◆ Exercise:
Would you please copy each line of the listing that mentions "lines"?

◆ Given information:
○ ○ ○

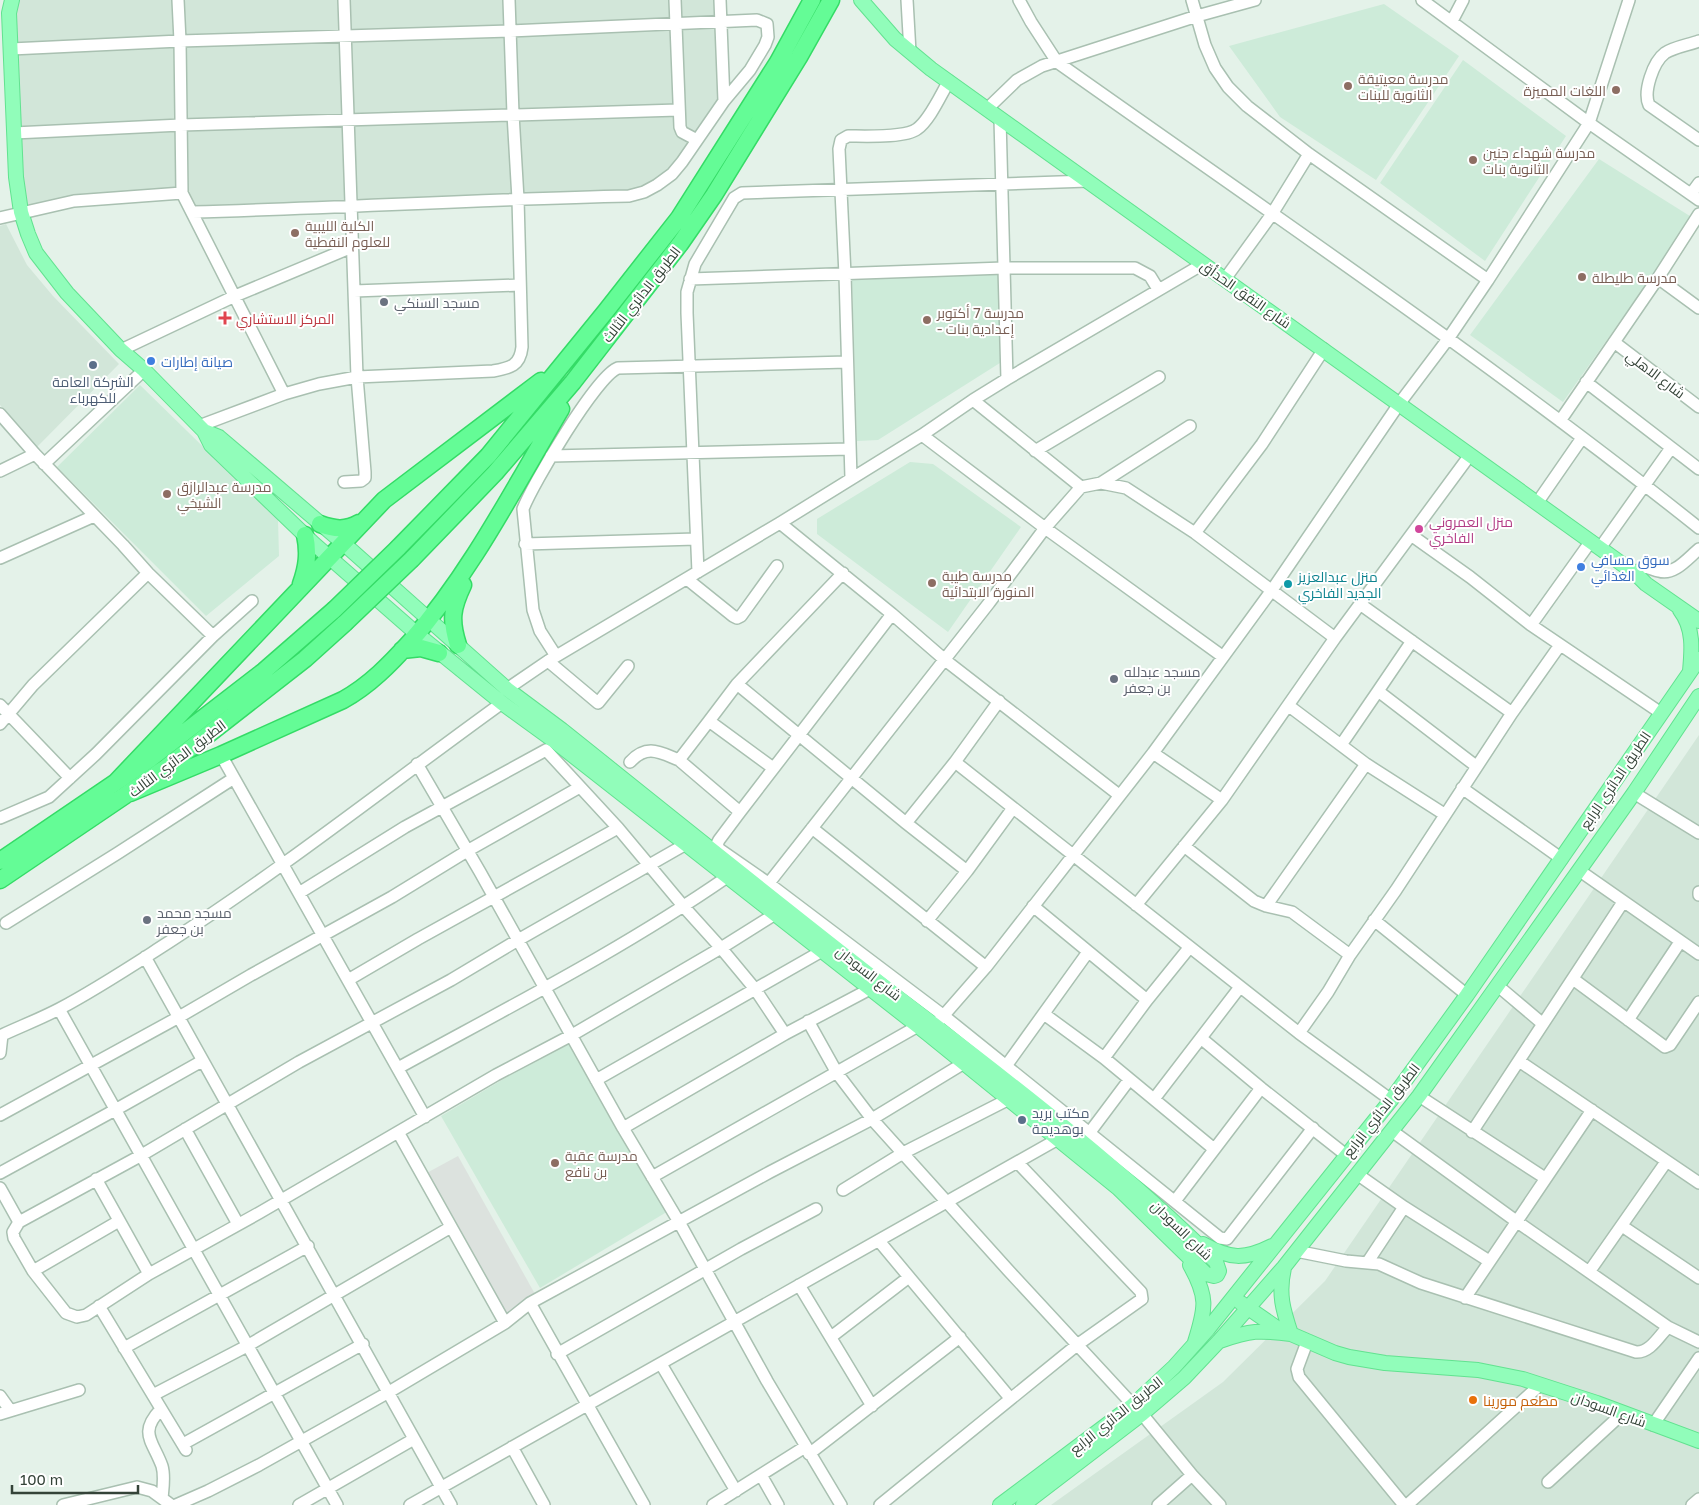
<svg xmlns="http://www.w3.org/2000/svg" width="1699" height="1505" viewBox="0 0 1699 1505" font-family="'Golos Text',Cairo,sans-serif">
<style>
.residential{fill:#d2e6d9}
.education{fill:#cdebd9}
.parking{fill:#dce2de}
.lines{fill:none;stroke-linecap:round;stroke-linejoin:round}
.minor-casing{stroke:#a9c0b1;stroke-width:14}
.major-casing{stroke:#62e290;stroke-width:16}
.highway-casing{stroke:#34db66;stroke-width:19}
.minor{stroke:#fff;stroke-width:11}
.major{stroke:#91fdba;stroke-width:14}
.highway{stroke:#64fc96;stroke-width:16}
.highway-bridge-casing{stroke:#34db66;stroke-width:19;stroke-linecap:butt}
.highway-bridge{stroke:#64fc96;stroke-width:16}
.education-dot{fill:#8d6e63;stroke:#fff;stroke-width:2}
.worship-dot{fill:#6b7280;stroke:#fff;stroke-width:2}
.health-dot{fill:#e0444e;stroke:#fff;stroke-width:2}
.shop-dot{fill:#3f7fe0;stroke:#fff;stroke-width:2}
.service-dot{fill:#5c6f8a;stroke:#fff;stroke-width:2}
.hotel-dot{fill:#d1479c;stroke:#fff;stroke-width:2}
.culture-dot{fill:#0f9aa8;stroke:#fff;stroke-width:2}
.food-dot{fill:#e8710a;stroke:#fff;stroke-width:2}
.labels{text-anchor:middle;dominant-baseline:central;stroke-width:4;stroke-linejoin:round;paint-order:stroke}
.education-label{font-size:14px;fill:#785e54;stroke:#fff;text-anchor:start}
.street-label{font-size:14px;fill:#344338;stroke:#fff}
.worship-label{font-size:14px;fill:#5b616d;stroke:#fff;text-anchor:start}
.health-label{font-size:14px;fill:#be3a42;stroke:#fff;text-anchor:start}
.shop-label{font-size:14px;fill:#366cbe;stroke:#fff;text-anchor:start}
.service-label{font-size:14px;fill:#4e5e75;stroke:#fff}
.hotel-label{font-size:14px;fill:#b23c85;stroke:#fff;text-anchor:start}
.culture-label{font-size:14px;fill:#0d838f;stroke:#fff;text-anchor:start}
.food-label{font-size:14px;fill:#c56008;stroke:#fff;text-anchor:start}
</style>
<rect width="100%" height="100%" fill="#e4f2e9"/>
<path class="residential" d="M12,0h708l4,101 -43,61 -36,29 -453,20 -10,-18 -160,18z
M6,224l21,41 26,31 66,68 -83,84 -36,-43v-179z
M1699,735v770h-648l172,-123 102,-101z"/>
<path class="education" d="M1384,4l75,52 -83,124 -96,-63 -51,-71z
M1463,60l103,76 -81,125 -105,-78z
M1599,159l94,59 -130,184 -93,-67z
M998,273l5,88 -125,79 -21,1 -5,-161z
M140,385l138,135 1,36 -73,60 -149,-149z
M910,462l23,2 88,63 -73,105 -131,-98v-15z
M571,1039l99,171 -130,78 -99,-172z"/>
<path class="parking" d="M458,1156l82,147 -35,20 -82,-148z"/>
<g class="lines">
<g class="minor-casing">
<path id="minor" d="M178,0l2,41 2,152 102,201
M675,0l5,127 2,5 15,8
M720,0l4,101
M907,0l3,52
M1019,0l12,22 26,40c216,153 435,301 642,466
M1192,0l13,45 10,23 13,19 19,19 62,48 179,126
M1422,0l167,123 110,77
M1452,21l11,-21
M1699,41c-11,4 -25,6 -34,12 -12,9 -22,39 -16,52l50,35
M11,49l169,-8 330,-10 247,-11 10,4 1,13 -3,8 -15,25 -26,31 -42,61 -10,12 -15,11 -13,7 -15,4c-145,3 -291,12 -437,16
M988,108l29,-28 25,-14 155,-50 58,-16
M1000,119l7,260
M14,133l167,-8 497,-15
M1691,194l8,-11
M0,218l74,-17 108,-8
M1658,278l41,30
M690,279l314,-11h131l15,8 8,13
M1225,279l47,-65 37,-60
M354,291l166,-6
M1614,342l85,65
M121,350l114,-54 117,-49
M1586,382l113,87
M973,400l108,87
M0,414l35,40 88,91 25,28 65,63
M1560,421l98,-143 41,-64
M199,426l85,-32 35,-10 38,-7 136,-6c17,-3 27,-5 29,-24l-4,-148 -5,-85 -4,-114
M922,435l123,93 177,128
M1035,451l124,-74
M551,456l299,-7
M44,464l100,-94
M0,471l35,-17
M851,478l-6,-203 -6,-126 2,-9 7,-4c17,0 57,2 69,-7 13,-9 24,-35 32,-48
M344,482l17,-1 4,-3v-6l-8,-95 -13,-377
M1101,483l25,5 69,45 140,105
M1537,503l45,-65
M780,523l112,91 53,46 174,135
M1195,533l67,-89 62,-95
M1411,535l59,42 61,48 130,88
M525,544l171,-5
M1600,548l71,-100
M0,558l94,-42
M698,572l-11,-259v-21l8,-28 39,-66 8,-5 346,-12
M1636,574l7,-7c6,0 10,3 16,4 15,5 29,-13 40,-22
M687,579l46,37 4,2 4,-2 36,-50
M1360,604l152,109
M892,614l-152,198 -21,28 -2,4 2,5 49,34 176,133 276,222 7,1 86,-111
M1531,625l60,-84
M1412,641l-34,50 98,75
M556,656l-16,-25 -7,-21 -10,-101c9,-24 74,-134 95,-141l229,-6
M548,661l50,42 30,-37
M737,684l169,139 61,48
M507,689l41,-28 232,-138 142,-88 51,-35 34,-21 196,-115
M0,705l70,73
M1289,706l77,58 78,50
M709,721l28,-37 106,-111
M0,724l33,-39 115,-112
M1341,745l37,-54
M1153,753l69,47
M221,755l204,362
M630,762c17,-18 29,-10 49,-2
M955,762l344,271 92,67
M417,764l63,108 143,256 56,94 88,159 74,124
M1462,788l100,71
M1634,793l65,40
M740,812l-61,-52 30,-39 64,47
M0,818l49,-21 47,-43 117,-118 39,-35
M906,823l49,-61 44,-61
M812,828l174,139
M1184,846l70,55 12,5 26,6 58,43
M1580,871l119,83
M765,888l224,-285 56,-75 36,-41 20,-4 89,-57
M1699,892v3
M299,893l106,-66 141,-77 72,78 66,79 37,41 34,41 30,45
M1136,905l86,-105 113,-162 135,-183
M1033,906l114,94
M1266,906l100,-142
M1374,920l93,75
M927,921l40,-50 46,-63
M6,923l112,-70 116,-75
M145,957l306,548
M1573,979l92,68 5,-2 29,-43
M348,980l70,-41 200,-111
M1498,986l45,38
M59,1009l278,496
M1044,1014l60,44 110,91
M1628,1020l52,-78
M808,1021l29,52 35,46 136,151 125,135
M931,1030l55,-63 167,-214 119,-163 127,-186 49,-65 40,-59 101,-157 40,-123
M1299,1033l29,-41 22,-37 46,-65 116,-177 48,-68
M0,1036c19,-9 40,-17 59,-27 38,-20 74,-44 110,-67 115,-74 222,-159 333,-239
M1202,1039l59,49 85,67
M0,1053l2,-18
M1104,1058l43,-58 42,-52
M1519,1061l180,122
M1006,1066l82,-114
M398,1068c111,-61 225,-119 329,-191
M596,1080l226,-129
M1419,1096l126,82
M1154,1099l86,-112
M0,1115l179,-98 72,-42 141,-78 75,-46 113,-64
M623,1128l162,-94 85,-45
M185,1129l53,95
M1392,1131l124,90 152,106 31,15
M398,1132l107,191
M1090,1132l39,-52
M1472,1132l151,-230
M0,1173l115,-63 87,-49
M1357,1174l47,33 85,54
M652,1177l266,-151
M96,1179l53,95
M0,1188l19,34 -6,10 1,6 19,33 33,42 11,4 9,-2 63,-41 110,-61 237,-138 76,-40 149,-87 54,-34
M843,1190l60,-37 106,-54
M1175,1201l86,-113
M19,1222l121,-66 159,-94 152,-82 67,-40 168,-96
M1622,1226l77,52
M879,1241l131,157
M1296,1251l50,10 33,3 42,19 215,69c14,1 23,-16 32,-25
M1367,1263l37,-56
M33,1271l86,-50
M1589,1272l77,-110
M799,1285l73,121
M1465,1298l127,-188
M530,1303l114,202
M99,1306l87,144
M831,1337l78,-60
M1307,1342l-10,27 2,8 105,128
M124,1348l184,-102
M557,1354l184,-105 75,-40
M661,1364l75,127
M153,1395l94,-49 204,-119
M0,1396l10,14
M161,1409c-23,24 -8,32 1,57 3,10 1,22 0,32
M0,1414l79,-24
M1142,1414l50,61 28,30
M1653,1425l46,-67
M183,1444l180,-100
M512,1447l32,58
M809,1454l151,-117
M761,1475l17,30
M1548,1482l75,-69
M63,1505l74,-18 15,4 19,14
M176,1505l32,-14 51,-26 130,-73 116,-69 25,-20 240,-131 102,-53 92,-56
M299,1505l115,-66
M410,1505l648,-366
M713,1505l92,-58
M880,1505l197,-160 65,-46 -1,-7 -123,-129
M1158,1505l34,-30
M1407,1505l133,-120
M1692,1505l7,-6"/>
</g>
<g class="major-casing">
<path id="major" d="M12,0l-3,13 7,164 5,35 7,22 8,19 31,40 54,57 23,20 60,61 7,14 102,98 104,91 85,69 51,37 375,294 190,154 88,86 8,2 3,-1 2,-4 -3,-9c-90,-89 -191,-168 -292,-245 -122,-94 -242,-191 -362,-287l-55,-41 -165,-147 -123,-105 -15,-6
M861,0l34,39 36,30 705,505 10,10 53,37
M1680,610c14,18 12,40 10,61
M1203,1244c27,15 41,16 69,2
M1190,1265c18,32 16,42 5,77
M1241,1303l36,25 58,25 14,4 36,6 93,7 45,9 74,24 102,38
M1220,1341c31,-11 39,-11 71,-7 -8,-24 -13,-40 -7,-66
M1000,1505l133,-100 41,-38 34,-38 183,-229 76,-105 232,-336
M1023,1505l119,-91 42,-36 35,-37 65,-74 135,-171 215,-303 65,-97"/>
</g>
<g class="highway-casing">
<path id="highway" d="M320,524c14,5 25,7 39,-1
M398,548l90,-92 118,-145 73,-93 99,-156 34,-62
M412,559l83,-86 78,-91 107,-138 34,-49 85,-138 32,-57
M301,584c6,-17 8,-31 4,-49
M458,645c-8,-25 -6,-37 5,-60
M402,650l19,-2 18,5
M116,782l268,-282 157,-119
M130,793l91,-38 122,-55c27,-15 47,-36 68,-59 61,-70 103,-153 150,-232
M0,861l150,-102 114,-88 70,-61
M0,880l164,-111 141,-110 40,-36"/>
</g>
<use href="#minor" class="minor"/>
<use href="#major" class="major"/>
<use href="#highway" class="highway"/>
<g class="highway-bridge-casing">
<path id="highway-bridge" d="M334,610l64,-62
M345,623l67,-64"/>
</g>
<use href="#highway-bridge" class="highway-bridge"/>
</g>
<g class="education-dot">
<circle cx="1348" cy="86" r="5"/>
<circle cx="1616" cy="90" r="5"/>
<circle cx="1473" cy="160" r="5"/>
<circle cx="295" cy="233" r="5"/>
<circle cx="1582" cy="277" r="5"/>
<circle cx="927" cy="320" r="5"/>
<circle cx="167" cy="494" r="5"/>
<circle cx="932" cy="583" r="5"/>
<circle cx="555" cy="1163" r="5"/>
</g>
<g class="worship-dot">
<circle cx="384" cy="302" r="5"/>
<circle cx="1114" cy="679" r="5"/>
<circle cx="147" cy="920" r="5"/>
</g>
<path class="health-dot" d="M222.5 310.5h5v5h5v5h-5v5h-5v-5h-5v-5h5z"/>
<g class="shop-dot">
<circle cx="151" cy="361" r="5"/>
<circle cx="1581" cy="567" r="5"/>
</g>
<g class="service-dot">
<circle cx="93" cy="365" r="5"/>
<circle cx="1022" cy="1120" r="5"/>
</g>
<circle class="hotel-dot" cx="1419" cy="529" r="5"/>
<circle class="culture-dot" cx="1288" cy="584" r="5"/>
<circle class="food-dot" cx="1473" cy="1400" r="5"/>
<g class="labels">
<g class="education-label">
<text x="1358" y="78">مدرسة معيتيقة<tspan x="1358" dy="16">الثانوية للبنات</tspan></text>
<text x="1606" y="90" text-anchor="end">اللغات المميزة</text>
<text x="1483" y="152">مدرسة شهداء جنين<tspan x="1483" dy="16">الثانوية بنات</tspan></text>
<text x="305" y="225">الكلية الليبية<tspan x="305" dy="16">للعلوم النفطية</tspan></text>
<text x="1592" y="277">مدرسة طليطلة</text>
<text x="937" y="312">مدرسة 7 أكتوبر<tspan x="937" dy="16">- إعدادية بنات</tspan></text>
<text x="177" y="486">مدرسة عبدالرازق<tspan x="177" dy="16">الشيخي</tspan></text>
<text x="942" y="575">مدرسة طيبة<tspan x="942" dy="16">المنورة الابتدائية</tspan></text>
<text x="565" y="1155">مدرسة عقبة<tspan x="565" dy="16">بن نافع</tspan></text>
</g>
<g class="street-label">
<text transform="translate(641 294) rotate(-52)">الطريق الدائري الثالث</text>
<text transform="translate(1246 294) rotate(35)">شارع النفق الحدأق</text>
<text transform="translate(1656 374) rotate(37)">شارع الاهلي</text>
<text transform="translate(177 758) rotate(-37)">الطريق الدائري الثالث</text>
<text transform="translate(1615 780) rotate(-56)">الطريق الدائري الرابع</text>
<text transform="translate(869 973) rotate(38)">شارع السودان</text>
<text transform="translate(1381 1110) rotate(-52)">الطريق الدائري الرابع</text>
<text transform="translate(1182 1230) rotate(44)">شارع السودان</text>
<text transform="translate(1609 1409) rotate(20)">شارع السودان</text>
<text transform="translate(1116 1415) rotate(-39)">الطريق الدائري الرابع</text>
</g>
<g class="worship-label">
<text x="394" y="302">مسجد السنكي</text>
<text x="1124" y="671">مسجد عبدلله<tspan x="1124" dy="16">بن جعفر</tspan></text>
<text x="157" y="912">مسجد محمد<tspan x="157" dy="16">بن جعفر</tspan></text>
</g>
<g class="health-label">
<text x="236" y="318">المركز الاستشاري</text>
</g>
<g class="shop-label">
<text x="161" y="361">صيانة إطارات</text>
<text x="1591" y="559">سوق مسافي<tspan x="1591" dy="16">الغذائي</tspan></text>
</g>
<g class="service-label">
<text x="93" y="381">الشركة العامة<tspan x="93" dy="16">للكهرباء</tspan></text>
<text x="1032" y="1112" text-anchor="start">مكتب بريد<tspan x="1032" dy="16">بوهديمة</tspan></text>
</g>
<g class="hotel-label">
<text x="1429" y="521">منزل العمروني<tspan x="1429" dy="16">الفاخري</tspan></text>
</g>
<g class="culture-label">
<text x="1298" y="576">منزل عبدالعزيز<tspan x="1298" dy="16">الجديد الفاخري</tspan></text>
</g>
<g class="food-label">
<text x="1483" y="1400">مطعم مورينا</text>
</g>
</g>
<path d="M12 1485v8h126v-8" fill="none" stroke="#344338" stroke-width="2.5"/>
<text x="20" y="1485" font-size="15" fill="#344338" stroke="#ffffff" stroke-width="4" paint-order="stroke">100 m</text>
</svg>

○ ○ ○

◆ Output for this exercise:
.lines{fill:none;stroke-linecap:round;stroke-linejoin:round}
<g class="lines">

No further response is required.